==== Document section ====
# cheap watch winders



## lukemarine

anyone know what kind of watch winders are inexpensive and good and where to get one


----------



## psychobabble

Check eBay. There's usually plenty for a good price. You even see Brookstone ones that people like here.


----------



## IndianaRog

With all of one day's experience with a new watch winder, I am happy...it is doing what it claims to do, doing it silently and I am happy with my $53 purchase via Amazon (delivered price!). Model I got was the *Belocia Double Watch Winder*. It has 4 settings for Turns Per Day from a low # to 4 X that. Also allows for clockwise, counterclockwise or alternating between the two. The only question I am still puzzling over is how many TPD (turns per day) and direction of rotation are needed for a given watch. There is a database online for this info applicable to many watches, so that is a good place to start (can't remember name of it, but if you search on here a bit you will find it). I am starting at the low end of the TPD and using the alternate option...will see if it does the job keeping my automatics wound. If not, I adjust the TPD up one level til it does.
====
Assignment A: Reproduce the part of the watch winder thread from "With all of" up to and including "til it does.", word for word.
Assignment B: Transcribe the rows exactly, from the first line of the rows up to and including the line with "old Catholick Gentlewoman.".
==== Information shown ====
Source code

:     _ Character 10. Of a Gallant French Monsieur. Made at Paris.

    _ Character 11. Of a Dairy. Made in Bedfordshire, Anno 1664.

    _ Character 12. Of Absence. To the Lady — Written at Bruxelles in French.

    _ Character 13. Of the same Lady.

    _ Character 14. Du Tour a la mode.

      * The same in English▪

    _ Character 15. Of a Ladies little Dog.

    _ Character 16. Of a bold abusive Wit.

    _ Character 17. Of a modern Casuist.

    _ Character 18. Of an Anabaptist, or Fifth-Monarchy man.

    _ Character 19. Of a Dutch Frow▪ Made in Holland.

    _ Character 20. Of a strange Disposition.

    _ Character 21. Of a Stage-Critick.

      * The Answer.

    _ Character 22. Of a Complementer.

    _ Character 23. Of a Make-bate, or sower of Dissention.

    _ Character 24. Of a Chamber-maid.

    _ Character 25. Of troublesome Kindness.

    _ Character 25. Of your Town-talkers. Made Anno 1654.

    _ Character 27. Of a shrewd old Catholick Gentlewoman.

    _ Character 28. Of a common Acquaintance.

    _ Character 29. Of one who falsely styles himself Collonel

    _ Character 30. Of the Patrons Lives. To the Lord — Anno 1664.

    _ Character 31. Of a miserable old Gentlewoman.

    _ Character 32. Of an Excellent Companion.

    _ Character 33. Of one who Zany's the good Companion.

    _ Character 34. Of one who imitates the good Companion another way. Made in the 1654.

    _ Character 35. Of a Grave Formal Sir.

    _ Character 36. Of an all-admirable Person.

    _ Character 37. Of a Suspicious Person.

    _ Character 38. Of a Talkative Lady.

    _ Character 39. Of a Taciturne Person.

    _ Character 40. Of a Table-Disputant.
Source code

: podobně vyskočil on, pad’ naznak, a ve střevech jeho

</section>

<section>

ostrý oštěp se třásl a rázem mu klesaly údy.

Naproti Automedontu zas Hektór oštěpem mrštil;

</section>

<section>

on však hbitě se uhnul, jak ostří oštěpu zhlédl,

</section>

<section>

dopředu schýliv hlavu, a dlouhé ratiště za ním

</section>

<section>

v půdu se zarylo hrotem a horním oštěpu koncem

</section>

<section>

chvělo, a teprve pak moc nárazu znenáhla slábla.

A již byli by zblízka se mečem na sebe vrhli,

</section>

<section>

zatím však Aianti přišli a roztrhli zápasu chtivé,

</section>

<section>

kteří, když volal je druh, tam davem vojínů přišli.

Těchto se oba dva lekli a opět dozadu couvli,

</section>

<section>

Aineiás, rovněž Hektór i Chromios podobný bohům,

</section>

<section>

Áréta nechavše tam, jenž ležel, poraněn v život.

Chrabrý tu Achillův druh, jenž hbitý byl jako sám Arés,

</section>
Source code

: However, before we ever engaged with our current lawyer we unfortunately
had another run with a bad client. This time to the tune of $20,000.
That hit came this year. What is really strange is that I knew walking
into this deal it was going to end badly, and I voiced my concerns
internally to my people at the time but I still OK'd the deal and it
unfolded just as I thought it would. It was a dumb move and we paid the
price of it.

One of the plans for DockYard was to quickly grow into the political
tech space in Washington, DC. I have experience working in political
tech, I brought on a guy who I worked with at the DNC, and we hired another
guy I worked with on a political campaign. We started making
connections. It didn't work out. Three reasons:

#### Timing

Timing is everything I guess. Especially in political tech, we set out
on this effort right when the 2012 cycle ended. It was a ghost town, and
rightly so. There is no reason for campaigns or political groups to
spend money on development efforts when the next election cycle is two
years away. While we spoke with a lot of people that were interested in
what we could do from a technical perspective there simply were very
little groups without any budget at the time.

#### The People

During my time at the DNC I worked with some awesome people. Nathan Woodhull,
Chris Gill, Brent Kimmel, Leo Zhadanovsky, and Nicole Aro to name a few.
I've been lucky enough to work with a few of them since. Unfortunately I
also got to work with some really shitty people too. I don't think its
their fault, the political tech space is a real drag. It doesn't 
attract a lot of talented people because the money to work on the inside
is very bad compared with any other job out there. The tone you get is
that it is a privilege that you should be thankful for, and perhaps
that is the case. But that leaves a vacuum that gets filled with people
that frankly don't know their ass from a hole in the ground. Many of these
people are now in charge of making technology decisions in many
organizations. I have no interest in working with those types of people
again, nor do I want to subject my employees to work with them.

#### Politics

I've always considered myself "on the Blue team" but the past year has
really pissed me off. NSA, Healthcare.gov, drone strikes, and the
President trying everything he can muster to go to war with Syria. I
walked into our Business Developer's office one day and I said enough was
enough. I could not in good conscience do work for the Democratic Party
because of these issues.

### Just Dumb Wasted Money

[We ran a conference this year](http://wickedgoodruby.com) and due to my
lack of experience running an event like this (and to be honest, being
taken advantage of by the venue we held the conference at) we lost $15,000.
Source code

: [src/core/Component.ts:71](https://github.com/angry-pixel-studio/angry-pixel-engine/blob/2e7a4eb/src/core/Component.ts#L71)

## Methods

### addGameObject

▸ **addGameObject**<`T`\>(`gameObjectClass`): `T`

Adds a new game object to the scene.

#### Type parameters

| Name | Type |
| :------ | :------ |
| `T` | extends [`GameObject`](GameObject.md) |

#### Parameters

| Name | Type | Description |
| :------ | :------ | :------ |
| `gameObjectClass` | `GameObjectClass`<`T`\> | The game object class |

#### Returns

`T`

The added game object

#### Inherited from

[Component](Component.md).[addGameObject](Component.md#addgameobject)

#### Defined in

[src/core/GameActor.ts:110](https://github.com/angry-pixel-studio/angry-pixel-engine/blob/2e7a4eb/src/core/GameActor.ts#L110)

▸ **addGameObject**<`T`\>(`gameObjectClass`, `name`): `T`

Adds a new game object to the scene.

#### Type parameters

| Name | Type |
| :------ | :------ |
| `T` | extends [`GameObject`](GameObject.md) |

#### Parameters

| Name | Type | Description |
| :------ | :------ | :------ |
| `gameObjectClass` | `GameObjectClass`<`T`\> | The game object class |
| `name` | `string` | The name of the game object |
====
Solution A:
With all of one day's experience with a new watch winder, I am happy...it is doing what it claims to do, doing it silently and I am happy with my $53 purchase via Amazon (delivered price!). Model I got was the *Belocia Double Watch Winder*. It has 4 settings for Turns Per Day from a low # to 4 X that. Also allows for clockwise, counterclockwise or alternating between the two. The only question I am still puzzling over is how many TPD (turns per day) and direction of rotation are needed for a given watch. There is a database online for this info applicable to many watches, so that is a good place to start (can't remember name of it, but if you search on here a bit you will find it). I am starting at the low end of the TPD and using the alternate option...will see if it does the job keeping my automatics wound. If not, I adjust the TPD up one level til it does.

Solution B:
Source code

:     _ Character 10. Of a Gallant French Monsieur. Made at Paris.

    _ Character 11. Of a Dairy. Made in Bedfordshire, Anno 1664.

    _ Character 12. Of Absence. To the Lady — Written at Bruxelles in French.

    _ Character 13. Of the same Lady.

    _ Character 14. Du Tour a la mode.

      * The same in English▪

    _ Character 15. Of a Ladies little Dog.

    _ Character 16. Of a bold abusive Wit.

    _ Character 17. Of a modern Casuist.

    _ Character 18. Of an Anabaptist, or Fifth-Monarchy man.

    _ Character 19. Of a Dutch Frow▪ Made in Holland.

    _ Character 20. Of a strange Disposition.

    _ Character 21. Of a Stage-Critick.

      * The Answer.

    _ Character 22. Of a Complementer.

    _ Character 23. Of a Make-bate, or sower of Dissention.

    _ Character 24. Of a Chamber-maid.

    _ Character 25. Of troublesome Kindness.

    _ Character 25. Of your Town-talkers. Made Anno 1654.

    _ Character 27. Of a shrewd old Catholick Gentlewoman.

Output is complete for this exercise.